On sale! woo hoo!! I had a good experience with Hope's Ripper Shiraz last year, so when I saw their "no-name" shiraz and "cracker" cabernet on sale at 25% off, I filled the basket up. The Shiraz, 2005 is from the east coast of Australia. It's purple, smells of sweet thick fruit and tastes like blueberry compote followed by cherries. Very soft tannins hide in the background. A simple fruit blast, zero complexity. A straightforward fun drinking wine, good for what it is. OK value for the on sale $15 pricetag.

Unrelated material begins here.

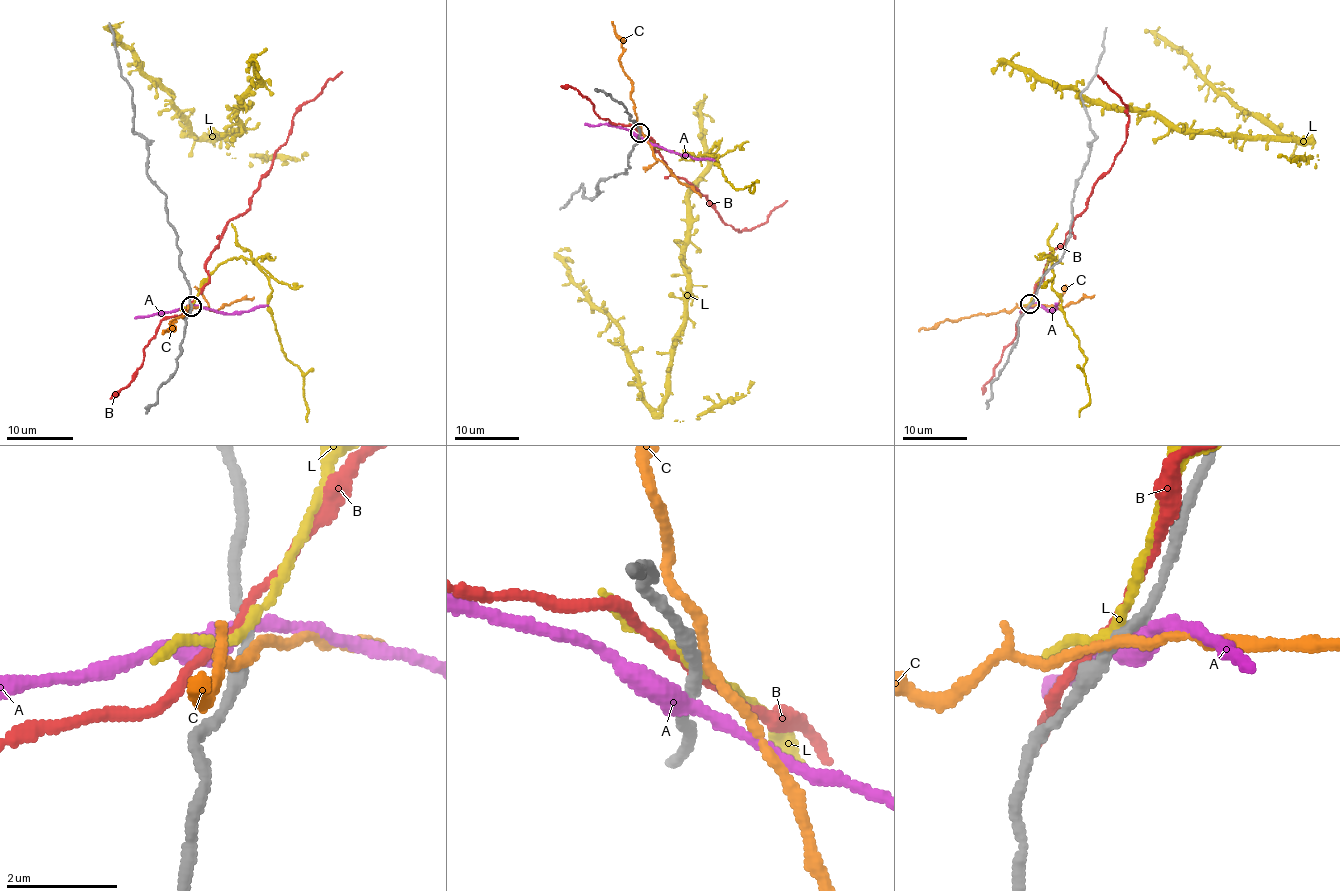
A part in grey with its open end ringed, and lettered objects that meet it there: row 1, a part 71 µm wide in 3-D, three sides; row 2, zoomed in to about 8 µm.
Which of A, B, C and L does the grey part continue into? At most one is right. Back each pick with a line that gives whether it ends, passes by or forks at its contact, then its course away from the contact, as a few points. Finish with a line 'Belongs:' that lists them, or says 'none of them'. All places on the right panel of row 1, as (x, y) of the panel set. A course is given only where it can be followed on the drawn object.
B: it passes by
Belongs: B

On a different tack is the Cracker, Cabernet, 2004, from Western Australia (the juice is trucked over to the east coast for fermentation - cold soaking for 4 days...) . More brickish, much more elegant nose with cedar and pine notes. Medium-full bodied with chewy cassis, nice medium long finish. This is quite different from the shiraz, I prefer it given a glass of both. Also good, and good value at $16 on sale.

Thursday, June 05, 2008

Burger Fare?

Three anticipated wines to try...with gourmet burgers! Actually, most of the wine was scarfed before the food was ready, so palates were sharp. The best? The Heathfield Ridge, Jennifer, Padthaway Shiraz, 1999 has an explosive, gorgeous nose of rich cedar and creamy blackcurrants. Full bodied, plush, oaky, very soft tannins, blackberry fruit. It's only fault - it fades quite fast. Sneaks in as a "wow" wine. Pricey at $38, so not explosive enough to buy more.

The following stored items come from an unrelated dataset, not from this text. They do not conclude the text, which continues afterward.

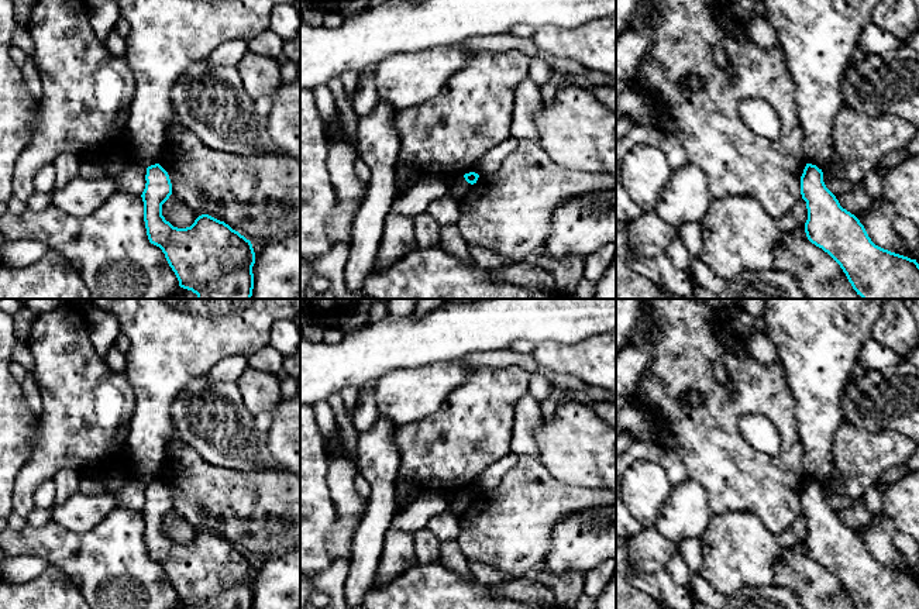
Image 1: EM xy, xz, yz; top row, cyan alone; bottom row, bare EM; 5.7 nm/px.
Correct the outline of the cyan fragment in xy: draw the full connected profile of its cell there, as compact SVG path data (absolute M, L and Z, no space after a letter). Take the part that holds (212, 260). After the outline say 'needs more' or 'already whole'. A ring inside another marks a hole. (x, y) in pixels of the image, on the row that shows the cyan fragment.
M159 165L147 168L144 202L144 221L151 244L159 247L175 272L179 286L192 290L197 299L251 299L254 289L252 266L255 252L249 240L233 230L224 221L209 214L199 216L190 227L173 227L162 216L162 204L172 195L168 172Z; already whole

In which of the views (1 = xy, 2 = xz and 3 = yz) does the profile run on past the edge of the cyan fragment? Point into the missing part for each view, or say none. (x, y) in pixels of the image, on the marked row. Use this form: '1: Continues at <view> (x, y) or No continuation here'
1: No continuation here
2: No continuation here
3: No continuation here

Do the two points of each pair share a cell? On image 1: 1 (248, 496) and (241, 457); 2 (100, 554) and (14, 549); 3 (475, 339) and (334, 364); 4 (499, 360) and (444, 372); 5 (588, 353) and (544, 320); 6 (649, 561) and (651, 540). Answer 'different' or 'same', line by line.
1: different
2: same
3: same
4: different
5: different
6: same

Next were two wines that were were Italian and much more subtle than the Heathfield. The Villa Donoratico, Bolghera, 2004 snatched a "91" from the wine spectator but I rate it less interesting. Subtle nose of blackberries, cherries and baked beans. Medium bodied and silky smooth, some tar, licorice. Very slick, a good wine but not worth the $29.
The Dorigo, Montselapade, 2001 didn't stand much of a chance given the lukewarm reception to the Donoratico. Shy nose again, medium bodied, it was an elegant wine showing a little anise and burnt cherries. Good but also disappointing for $39.
PS: The Italians were better matched to the burgers than the shiraz which is better as a sipper.